Extracting the body text of an HTML document using PHP

Question

I know it's better to use DOM for this purpose but let's try to extract the text in this way:

<?php


$html=<<<EOD
<html>
<head>
</head>
<body>
<p>Some text</p>
</body>
</html>
EOD;


        preg_match('/<body.*?>/', $html, $matches, PREG_OFFSET_CAPTURE);

        if (empty($matches))
            exit;

        $matched_body_start_tag = $matches[0][0];
        $index_of_body_start_tag = $matches[0][1];

        $index_of_body_end_tag = strpos($html, '</body>');


        $body = substr(
                        $html,
                        $index_of_body_start_tag + strlen($matched_body_start_tag),
                        $index_of_body_end_tag - $index_of_body_start_tag + strlen($matched_body_start_tag)
        );

echo $body;

The result can be seen here: http://ideone.com/vH2FZ

As you can see, I am getting more text than expected.

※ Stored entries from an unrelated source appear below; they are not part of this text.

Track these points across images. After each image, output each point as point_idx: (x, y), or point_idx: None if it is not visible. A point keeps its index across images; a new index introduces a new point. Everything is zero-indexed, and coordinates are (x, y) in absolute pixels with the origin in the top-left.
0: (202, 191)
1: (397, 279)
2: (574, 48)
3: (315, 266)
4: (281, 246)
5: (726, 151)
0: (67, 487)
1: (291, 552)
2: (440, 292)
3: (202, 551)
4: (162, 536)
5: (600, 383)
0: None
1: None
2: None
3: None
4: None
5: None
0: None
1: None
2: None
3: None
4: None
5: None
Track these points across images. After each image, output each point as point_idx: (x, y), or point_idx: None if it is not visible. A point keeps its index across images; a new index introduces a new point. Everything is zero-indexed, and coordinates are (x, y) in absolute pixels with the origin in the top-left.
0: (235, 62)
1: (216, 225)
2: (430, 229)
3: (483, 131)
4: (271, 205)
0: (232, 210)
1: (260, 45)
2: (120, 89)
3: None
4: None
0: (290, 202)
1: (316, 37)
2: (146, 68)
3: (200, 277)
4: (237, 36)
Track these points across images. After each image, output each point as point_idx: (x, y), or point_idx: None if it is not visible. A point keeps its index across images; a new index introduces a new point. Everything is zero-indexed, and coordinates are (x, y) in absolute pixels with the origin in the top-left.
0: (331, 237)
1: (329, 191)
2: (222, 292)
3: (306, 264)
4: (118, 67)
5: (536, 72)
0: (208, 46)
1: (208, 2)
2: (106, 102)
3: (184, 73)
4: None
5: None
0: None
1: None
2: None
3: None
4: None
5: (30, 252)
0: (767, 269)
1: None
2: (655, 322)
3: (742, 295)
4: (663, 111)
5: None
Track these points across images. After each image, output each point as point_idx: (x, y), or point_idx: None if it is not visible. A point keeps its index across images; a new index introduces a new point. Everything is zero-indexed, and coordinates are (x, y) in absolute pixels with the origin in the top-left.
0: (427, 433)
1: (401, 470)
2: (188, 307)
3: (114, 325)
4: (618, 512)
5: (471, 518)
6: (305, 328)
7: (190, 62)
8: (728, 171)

There is something I don't understand, to get the correct length for the substr($string, $start, $length) function, I am using:

$index_of_body_end_tag - $index_of_body_start_tag + strlen($matched_body_start_tag)

I don't see anything wrong with this formula.

Could somebody kindly suggest where the problem is?

Many thanks to you all.

EDIT:

Thank you very very much to all of you. There is just a bug in my brain. After reading your answers, I now understand what the problem is, it should either be:

  $index_of_body_end_tag - ($index_of_body_start_tag + strlen($matched_body_start_tag));

Or:

  $index_of_body_end_tag - $index_of_body_start_tag - strlen($matched_body_start_tag);

I read your comment and the problem is that you have new lines, when counting the characters, \n (or \r\n) are also counted, so your offsets are incorrect, that's why you are reading more text at the end. I will update my answer with better explanation. — ludesign, Feb 06 '11 at 02:15

ludesign · Accepted Answer · 2011-02-06T02:55:49.933

The problem is that your string have new lines where . in the pattern only matches single lines, you need to add /s modifier to make . to match multi-lines

Here is my solution, I prefer it this way.

<?php

$html=<<<EOD
<html>
<head>
</head>
<body buu="grger"     ga="Gag">
<p>Some text</p>
</body>
</html>
EOD;

    // get anything between <body> and </body> where <body can="have_as many" attributes="as required">
    if (preg_match('/(?:<body[^>]*>)(.*)<\/body>/isU', $html, $matches)) {
        $body = $matches[1];
    }
    // outputing all matches for debugging purposes
    var_dump($matches);
?>

Edit: I am updating my answer to provide you with better explanation why your code fails.

You have this string:

<html>
<head>
</head>
<body>
<p>Some text</p>
</body>
</html>

Everything seems to be fine with it but actually you have non-print characters (new line characters) on each line. You have 53 printable characters and 7 non printable (new lines, \n == 2 characters actually for each new line).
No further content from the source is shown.